[Dataset excerpts]
[start]
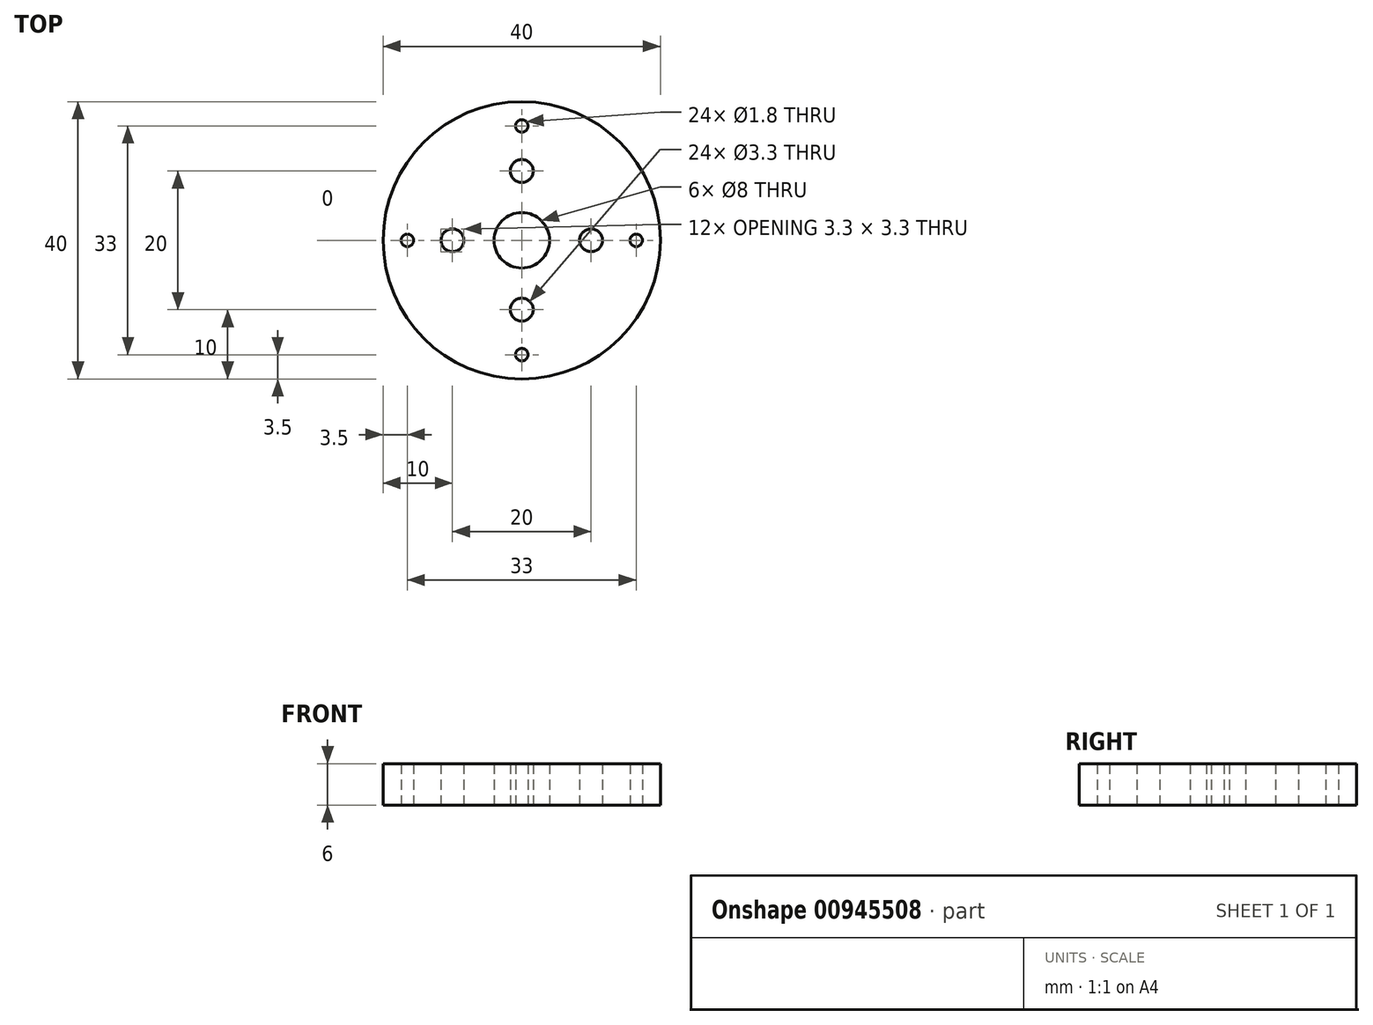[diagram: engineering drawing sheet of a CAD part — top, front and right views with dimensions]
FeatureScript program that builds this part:
annotation { "Feature Type Name" : "Feature", "Feature Type Description" : "" }
export const myFeature = defineFeature(function(context is Context, id is Id, definition is map)
    precondition{}
    {
        {
            var Q0;
            Q0=qCreatedBy(makeId("Top.planeOp"),FACE);
            var sketch = newSketch(context, id + "F0", { "sketchPlane" : qUnion([Q0])});
            skCircle(sketch, "E0", {"center": v(0, 0) * mm, "radius": 20 * mm});
            skCircle(sketch, "E1", {"center": v(0, 0) * mm, "radius": 4 * mm});
            skCircle(sketch, "E2", {"center": v(0, 16.5) * mm, "radius": 0.9 * mm});
            skCircle(sketch, "E3", {"center": v(-16.5, 0) * mm, "radius": 0.9 * mm});
            skCircle(sketch, "E4", {"center": v(0, -16.5) * mm, "radius": 0.9 * mm});
            skCircle(sketch, "E5", {"center": v(16.5, 0) * mm, "radius": 0.9 * mm});
            skPoint(sketch, "E6", {"position": v(0, 10) * mm});
            skPoint(sketch, "E7", {"position": v(-10, 0) * mm});
            skPoint(sketch, "E8.MirrorP", {"position": v(10, 0) * mm});
            skPoint(sketch, "E9.MirrorP", {"position": v(0, -10) * mm});
            skSolve(sketch);
        }
        {
            var Q0;
            Q0=makeQuery(id+"F0.imprint","IMPRINT",FACE,{"disambiguationData":[TD([[makeQuery(id+"F0.imprint","IMPRINT",EDGE,{"derivedFrom":sQuery(id+"F0.wireOp",EDGE,"E0")}),1.0]])]});
            extrude(context, id + "F1", {"entities" : qUnion([Q0]), "depth" : 6 * mm, "offsetDistance" : 25 * mm});
        }
        {
            var Q0;
            Q0=sQuery(id+"F0.wireOp",VERTEX,"E7");
            var Q1;
            Q1=sQuery(id+"F0.wireOp",VERTEX,"E6");
            var Q2;
            Q2=sQuery(id+"F0.wireOp",VERTEX,"E8.MirrorP");
            var Q3;
            Q3=sQuery(id+"F0.wireOp",VERTEX,"E9.MirrorP");
            var Q4;
            Q4=makeQuery(id+"F1.opExtrude","SWEPT_BODY",BODY,{"disambiguationData":[OSD([sQuery(id+"F0.wireOp",EDGE,"E0"),sQuery(id+"F0.wireOp",EDGE,"E1"),sQuery(id+"F0.wireOp",EDGE,"E2"),sQuery(id+"F0.wireOp",EDGE,"E3"),sQuery(id+"F0.wireOp",EDGE,"E4"),sQuery(id+"F0.wireOp",EDGE,"E5")])]});
            hole(context, id + "F2", {"style" : HoleStyle.SIMPLE, "endStyle" : HoleEndStyle.THROUGH, "oppositeDirection" : true, "standardTappedOrClearance" : lookupTablePath({ "standard" : "ISO", "engagement" : "75%", "pitch" : "0.7 mm", "size" : "M4", "type" : "Tapped" }), "standardBlindInLast" : lookupTablePath({ "standard" : "ISO", "fit" : "Normal", "engagement" : "75%", "pitch" : "0.7 mm", "size" : "M4", "type" : "Clearance & tapped" }), "holeDiameter" : 3.3 * mm, "majorDiameter" : 4 * mm, "showTappedDepth" : true, "isTappedThrough" : true, "tappedDepth" : 12 * mm, "tapClearance" : 3, "startFromSketch" : true, "locations" : qUnion([Q0, Q1, Q2, Q3]), "scope" : qUnion([Q4])});
        }
    });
[end]
• [Directions for this task]: Copy out every line of the entries above that contains the string "position".

• [Solution for this task]:
            skPoint(sketch, "E6", {"position": v(0, 10) * mm});
            skPoint(sketch, "E7", {"position": v(-10, 0) * mm});
            skPoint(sketch, "E8.MirrorP", {"position": v(10, 0) * mm});
            skPoint(sketch, "E9.MirrorP", {"position": v(0, -10) * mm});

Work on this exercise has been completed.